[EXERCISE DETAILS] Could you write out each entry exactly as it reads?

[Extracted data entries]
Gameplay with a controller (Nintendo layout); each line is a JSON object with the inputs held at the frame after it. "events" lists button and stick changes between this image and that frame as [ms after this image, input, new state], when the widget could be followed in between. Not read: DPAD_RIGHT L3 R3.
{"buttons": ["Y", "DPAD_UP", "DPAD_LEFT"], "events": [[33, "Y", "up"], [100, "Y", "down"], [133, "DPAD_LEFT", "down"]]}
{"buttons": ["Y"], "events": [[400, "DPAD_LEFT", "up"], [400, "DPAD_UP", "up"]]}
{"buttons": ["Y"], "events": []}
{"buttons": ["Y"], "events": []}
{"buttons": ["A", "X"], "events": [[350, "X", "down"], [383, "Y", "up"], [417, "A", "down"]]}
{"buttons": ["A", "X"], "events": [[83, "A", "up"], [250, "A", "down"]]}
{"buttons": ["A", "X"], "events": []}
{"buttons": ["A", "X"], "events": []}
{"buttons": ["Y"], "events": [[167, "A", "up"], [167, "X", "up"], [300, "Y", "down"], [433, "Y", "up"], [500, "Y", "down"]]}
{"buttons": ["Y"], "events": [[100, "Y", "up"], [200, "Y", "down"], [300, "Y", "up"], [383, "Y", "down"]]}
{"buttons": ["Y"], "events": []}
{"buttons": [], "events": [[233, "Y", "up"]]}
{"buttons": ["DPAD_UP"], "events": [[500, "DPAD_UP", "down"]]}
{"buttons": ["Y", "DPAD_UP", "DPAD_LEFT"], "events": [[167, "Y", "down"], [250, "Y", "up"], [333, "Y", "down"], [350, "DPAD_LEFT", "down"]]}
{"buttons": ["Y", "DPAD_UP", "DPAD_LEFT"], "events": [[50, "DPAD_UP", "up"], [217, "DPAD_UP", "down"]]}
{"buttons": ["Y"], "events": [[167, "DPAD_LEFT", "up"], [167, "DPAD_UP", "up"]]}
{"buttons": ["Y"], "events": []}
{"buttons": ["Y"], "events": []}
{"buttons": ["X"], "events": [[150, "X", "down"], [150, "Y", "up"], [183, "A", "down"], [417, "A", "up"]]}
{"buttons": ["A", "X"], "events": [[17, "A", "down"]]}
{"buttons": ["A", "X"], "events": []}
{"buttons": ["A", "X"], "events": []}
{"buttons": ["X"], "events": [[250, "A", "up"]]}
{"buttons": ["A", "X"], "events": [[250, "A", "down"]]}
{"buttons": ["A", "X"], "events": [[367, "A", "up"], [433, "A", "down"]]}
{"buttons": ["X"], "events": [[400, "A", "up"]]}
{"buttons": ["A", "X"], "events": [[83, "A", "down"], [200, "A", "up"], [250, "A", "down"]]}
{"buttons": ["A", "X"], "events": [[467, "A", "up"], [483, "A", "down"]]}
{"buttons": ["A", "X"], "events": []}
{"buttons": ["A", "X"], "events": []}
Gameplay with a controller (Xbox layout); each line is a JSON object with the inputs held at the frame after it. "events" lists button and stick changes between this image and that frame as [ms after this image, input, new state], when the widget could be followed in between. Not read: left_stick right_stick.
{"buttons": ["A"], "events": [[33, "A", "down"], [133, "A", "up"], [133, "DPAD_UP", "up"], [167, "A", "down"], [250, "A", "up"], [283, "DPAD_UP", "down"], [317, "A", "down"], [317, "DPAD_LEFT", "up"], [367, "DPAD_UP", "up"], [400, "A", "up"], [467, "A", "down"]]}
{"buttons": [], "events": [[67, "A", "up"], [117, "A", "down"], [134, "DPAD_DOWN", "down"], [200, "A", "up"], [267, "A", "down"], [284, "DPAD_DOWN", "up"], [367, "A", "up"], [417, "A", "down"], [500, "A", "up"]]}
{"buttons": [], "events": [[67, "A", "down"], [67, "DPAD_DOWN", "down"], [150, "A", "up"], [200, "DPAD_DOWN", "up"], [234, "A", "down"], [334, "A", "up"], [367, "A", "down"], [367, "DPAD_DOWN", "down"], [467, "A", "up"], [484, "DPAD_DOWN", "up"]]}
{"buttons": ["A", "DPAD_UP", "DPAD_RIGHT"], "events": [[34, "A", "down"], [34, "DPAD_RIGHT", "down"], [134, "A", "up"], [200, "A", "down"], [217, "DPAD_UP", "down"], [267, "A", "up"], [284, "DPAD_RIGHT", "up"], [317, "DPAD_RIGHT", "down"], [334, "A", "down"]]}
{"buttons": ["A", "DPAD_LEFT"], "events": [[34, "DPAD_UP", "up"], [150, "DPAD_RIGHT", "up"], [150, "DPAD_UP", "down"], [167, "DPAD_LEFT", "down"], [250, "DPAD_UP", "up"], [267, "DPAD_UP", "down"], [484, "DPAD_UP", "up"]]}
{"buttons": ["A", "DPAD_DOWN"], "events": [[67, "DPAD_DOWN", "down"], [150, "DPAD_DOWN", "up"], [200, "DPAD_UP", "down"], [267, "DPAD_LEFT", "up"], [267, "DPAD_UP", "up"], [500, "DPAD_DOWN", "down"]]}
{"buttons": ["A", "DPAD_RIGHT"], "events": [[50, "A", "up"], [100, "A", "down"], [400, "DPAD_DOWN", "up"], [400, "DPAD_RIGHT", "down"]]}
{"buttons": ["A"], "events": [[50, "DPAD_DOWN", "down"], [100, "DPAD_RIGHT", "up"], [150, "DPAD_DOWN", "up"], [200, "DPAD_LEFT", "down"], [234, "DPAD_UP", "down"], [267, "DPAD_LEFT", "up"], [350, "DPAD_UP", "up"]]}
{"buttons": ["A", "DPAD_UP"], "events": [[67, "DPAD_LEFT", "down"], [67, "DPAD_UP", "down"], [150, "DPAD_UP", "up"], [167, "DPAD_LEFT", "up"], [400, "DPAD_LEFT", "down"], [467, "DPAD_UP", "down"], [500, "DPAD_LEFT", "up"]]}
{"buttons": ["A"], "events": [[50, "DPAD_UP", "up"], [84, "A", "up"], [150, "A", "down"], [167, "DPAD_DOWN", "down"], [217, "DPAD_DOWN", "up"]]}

[EXERCISE SOLUTION]
Gameplay with a controller (Nintendo layout); each line is a JSON object with the inputs held at the frame after it. "events" lists button and stick changes between this image and that frame as [ms after this image, input, new state], when the widget could be followed in between. Not read: DPAD_RIGHT L3 R3.
{"buttons": ["Y", "DPAD_UP", "DPAD_LEFT"], "events": [[33, "Y", "up"], [100, "Y", "down"], [133, "DPAD_LEFT", "down"]]}
{"buttons": ["Y"], "events": [[400, "DPAD_LEFT", "up"], [400, "DPAD_UP", "up"]]}
{"buttons": ["Y"], "events": []}
{"buttons": ["Y"], "events": []}
{"buttons": ["A", "X"], "events": [[350, "X", "down"], [383, "Y", "up"], [417, "A", "down"]]}
{"buttons": ["A", "X"], "events": [[83, "A", "up"], [250, "A", "down"]]}
{"buttons": ["A", "X"], "events": []}
{"buttons": ["A", "X"], "events": []}
{"buttons": ["Y"], "events": [[167, "A", "up"], [167, "X", "up"], [300, "Y", "down"], [433, "Y", "up"], [500, "Y", "down"]]}
{"buttons": ["Y"], "events": [[100, "Y", "up"], [200, "Y", "down"], [300, "Y", "up"], [383, "Y", "down"]]}
{"buttons": ["Y"], "events": []}
{"buttons": [], "events": [[233, "Y", "up"]]}
{"buttons": ["DPAD_UP"], "events": [[500, "DPAD_UP", "down"]]}
{"buttons": ["Y", "DPAD_UP", "DPAD_LEFT"], "events": [[167, "Y", "down"], [250, "Y", "up"], [333, "Y", "down"], [350, "DPAD_LEFT", "down"]]}
{"buttons": ["Y", "DPAD_UP", "DPAD_LEFT"], "events": [[50, "DPAD_UP", "up"], [217, "DPAD_UP", "down"]]}
{"buttons": ["Y"], "events": [[167, "DPAD_LEFT", "up"], [167, "DPAD_UP", "up"]]}
{"buttons": ["Y"], "events": []}
{"buttons": ["Y"], "events": []}
{"buttons": ["X"], "events": [[150, "X", "down"], [150, "Y", "up"], [183, "A", "down"], [417, "A", "up"]]}
{"buttons": ["A", "X"], "events": [[17, "A", "down"]]}
{"buttons": ["A", "X"], "events": []}
{"buttons": ["A", "X"], "events": []}
{"buttons": ["X"], "events": [[250, "A", "up"]]}
{"buttons": ["A", "X"], "events": [[250, "A", "down"]]}
{"buttons": ["A", "X"], "events": [[367, "A", "up"], [433, "A", "down"]]}
{"buttons": ["X"], "events": [[400, "A", "up"]]}
{"buttons": ["A", "X"], "events": [[83, "A", "down"], [200, "A", "up"], [250, "A", "down"]]}
{"buttons": ["A", "X"], "events": [[467, "A", "up"], [483, "A", "down"]]}
{"buttons": ["A", "X"], "events": []}
{"buttons": ["A", "X"], "events": []}
Gameplay with a controller (Xbox layout); each line is a JSON object with the inputs held at the frame after it. "events" lists button and stick changes between this image and that frame as [ms after this image, input, new state], when the widget could be followed in between. Not read: left_stick right_stick.
{"buttons": ["A"], "events": [[33, "A", "down"], [133, "A", "up"], [133, "DPAD_UP", "up"], [167, "A", "down"], [250, "A", "up"], [283, "DPAD_UP", "down"], [317, "A", "down"], [317, "DPAD_LEFT", "up"], [367, "DPAD_UP", "up"], [400, "A", "up"], [467, "A", "down"]]}
{"buttons": [], "events": [[67, "A", "up"], [117, "A", "down"], [134, "DPAD_DOWN", "down"], [200, "A", "up"], [267, "A", "down"], [284, "DPAD_DOWN", "up"], [367, "A", "up"], [417, "A", "down"], [500, "A", "up"]]}
{"buttons": [], "events": [[67, "A", "down"], [67, "DPAD_DOWN", "down"], [150, "A", "up"], [200, "DPAD_DOWN", "up"], [234, "A", "down"], [334, "A", "up"], [367, "A", "down"], [367, "DPAD_DOWN", "down"], [467, "A", "up"], [484, "DPAD_DOWN", "up"]]}
{"buttons": ["A", "DPAD_UP", "DPAD_RIGHT"], "events": [[34, "A", "down"], [34, "DPAD_RIGHT", "down"], [134, "A", "up"], [200, "A", "down"], [217, "DPAD_UP", "down"], [267, "A", "up"], [284, "DPAD_RIGHT", "up"], [317, "DPAD_RIGHT", "down"], [334, "A", "down"]]}
{"buttons": ["A", "DPAD_LEFT"], "events": [[34, "DPAD_UP", "up"], [150, "DPAD_RIGHT", "up"], [150, "DPAD_UP", "down"], [167, "DPAD_LEFT", "down"], [250, "DPAD_UP", "up"], [267, "DPAD_UP", "down"], [484, "DPAD_UP", "up"]]}
{"buttons": ["A", "DPAD_DOWN"], "events": [[67, "DPAD_DOWN", "down"], [150, "DPAD_DOWN", "up"], [200, "DPAD_UP", "down"], [267, "DPAD_LEFT", "up"], [267, "DPAD_UP", "up"], [500, "DPAD_DOWN", "down"]]}
{"buttons": ["A", "DPAD_RIGHT"], "events": [[50, "A", "up"], [100, "A", "down"], [400, "DPAD_DOWN", "up"], [400, "DPAD_RIGHT", "down"]]}
{"buttons": ["A"], "events": [[50, "DPAD_DOWN", "down"], [100, "DPAD_RIGHT", "up"], [150, "DPAD_DOWN", "up"], [200, "DPAD_LEFT", "down"], [234, "DPAD_UP", "down"], [267, "DPAD_LEFT", "up"], [350, "DPAD_UP", "up"]]}
{"buttons": ["A", "DPAD_UP"], "events": [[67, "DPAD_LEFT", "down"], [67, "DPAD_UP", "down"], [150, "DPAD_UP", "up"], [167, "DPAD_LEFT", "up"], [400, "DPAD_LEFT", "down"], [467, "DPAD_UP", "down"], [500, "DPAD_LEFT", "up"]]}
{"buttons": ["A"], "events": [[50, "DPAD_UP", "up"], [84, "A", "up"], [150, "A", "down"], [167, "DPAD_DOWN", "down"], [217, "DPAD_DOWN", "up"]]}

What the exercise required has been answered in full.